:: What you are asked to do ::
Recast everything from the line containing "class: Magnoliopsida" down to the last line of the items as a Markdown table with the columns Row and Entry line. Number each line and leave out any blank lines.

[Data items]
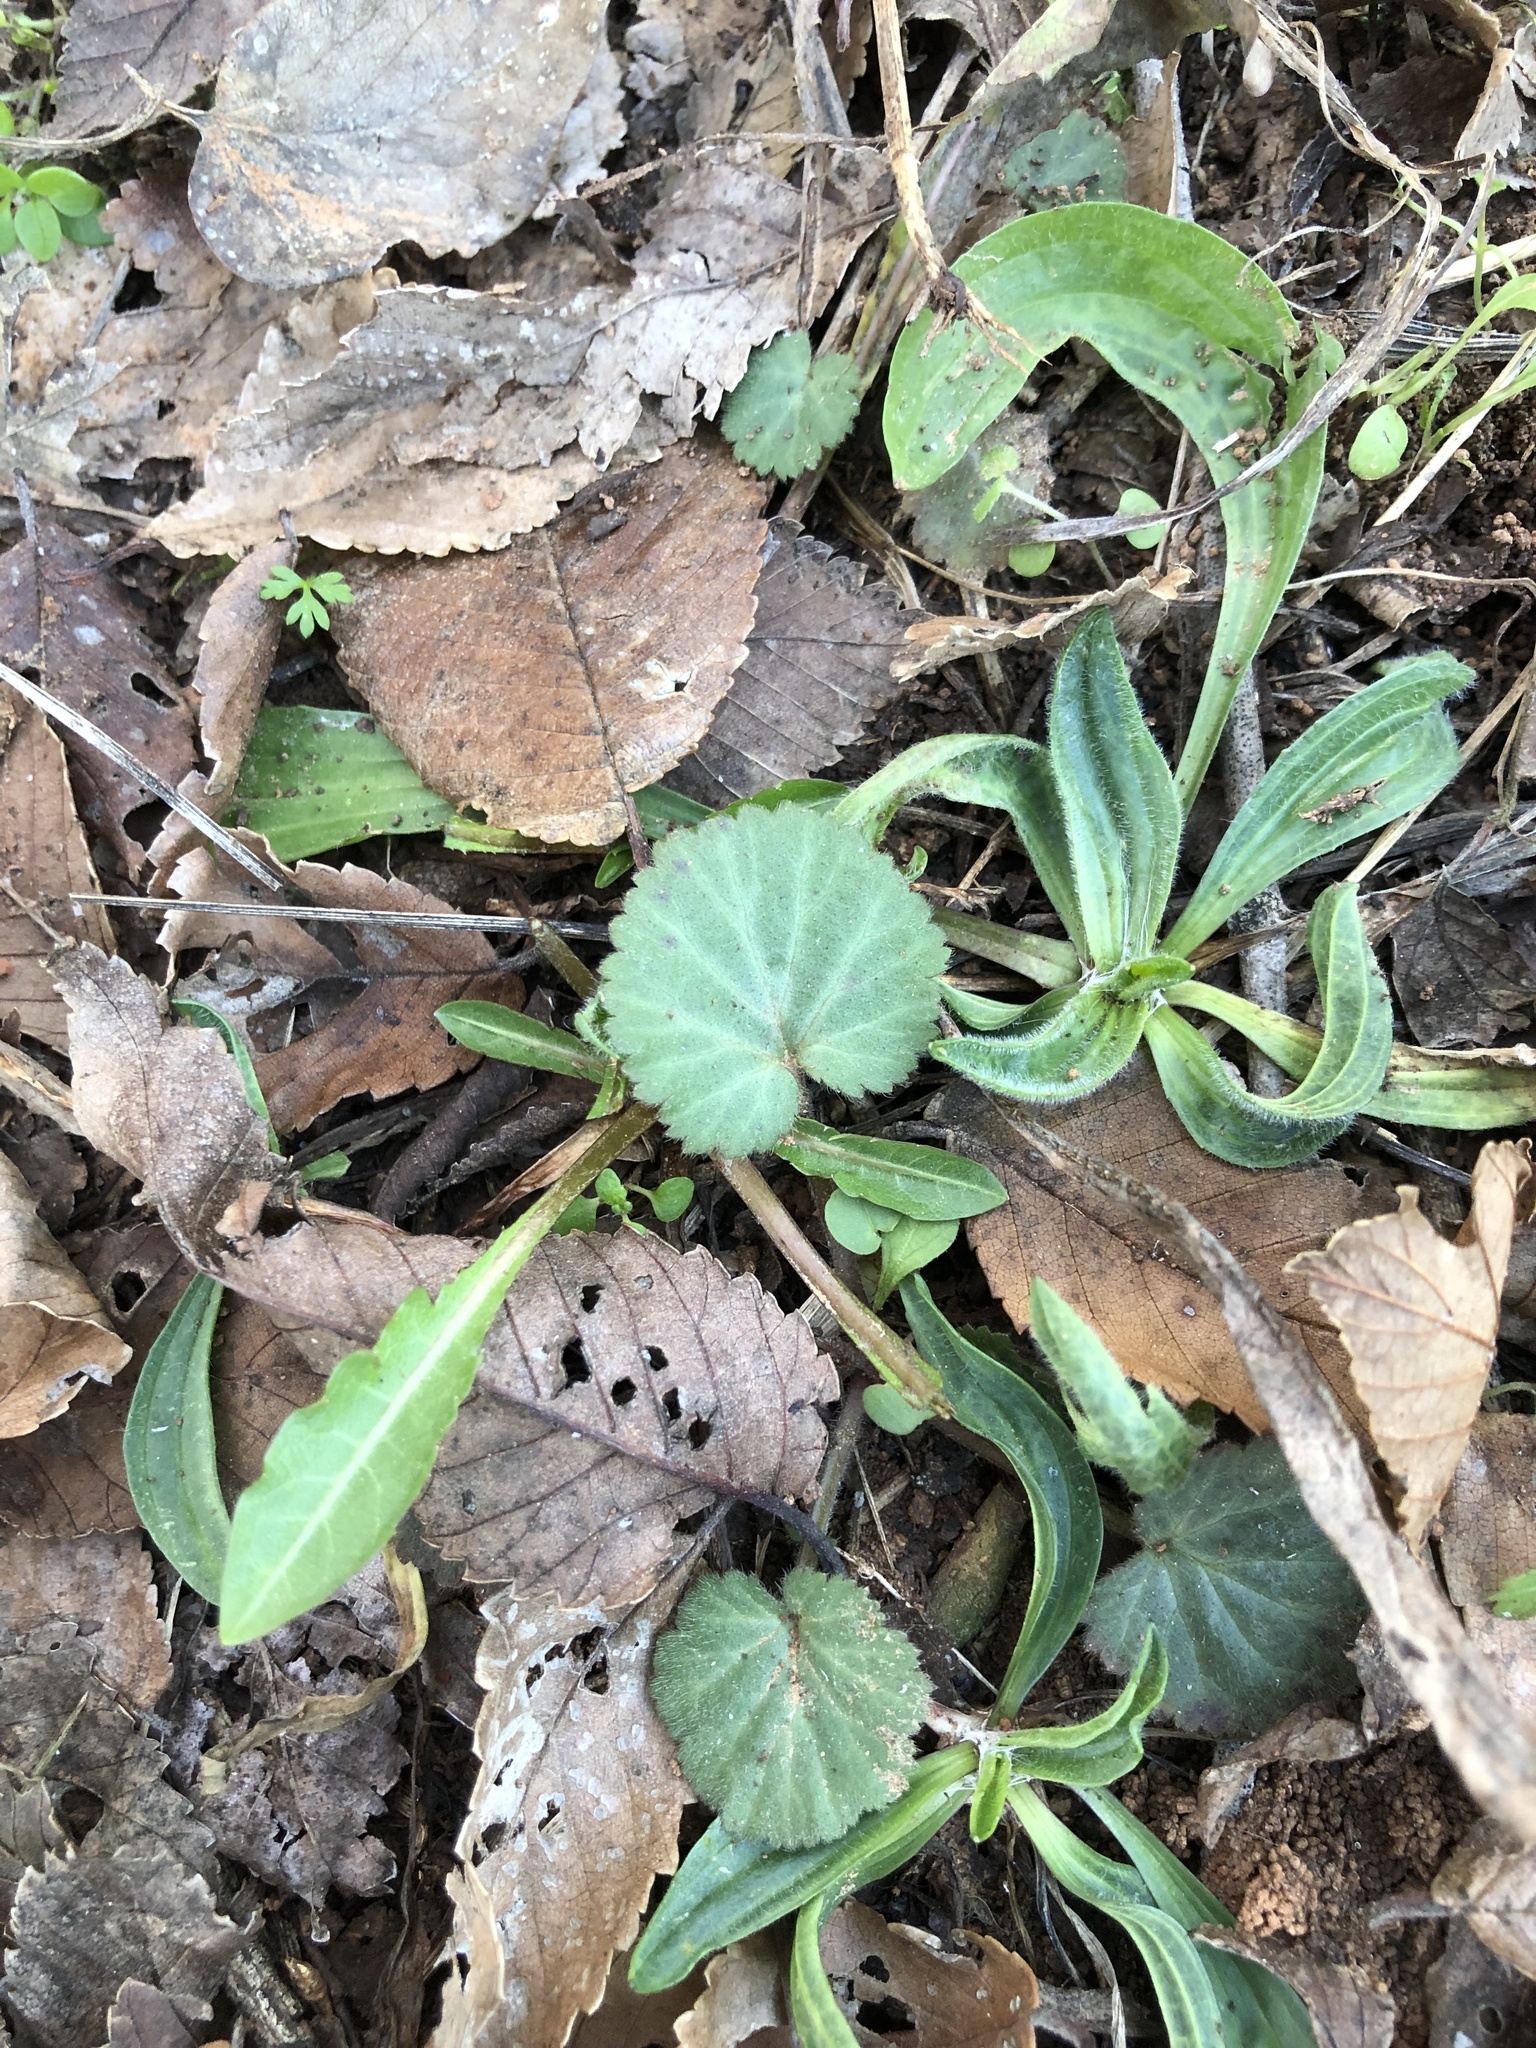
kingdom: Plantae
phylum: Tracheophyta
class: Magnoliopsida
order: Rosales
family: Rosaceae
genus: Geum
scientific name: Geum canadense
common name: White avens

:: Worked solution ::
| Row | Entry line |
|---|---|
| 1 | class: Magnoliopsida |
| 2 | order: Rosales |
| 3 | family: Rosaceae |
| 4 | genus: Geum |
| 5 | scientific name: Geum canadense |
| 6 | common name: White avens |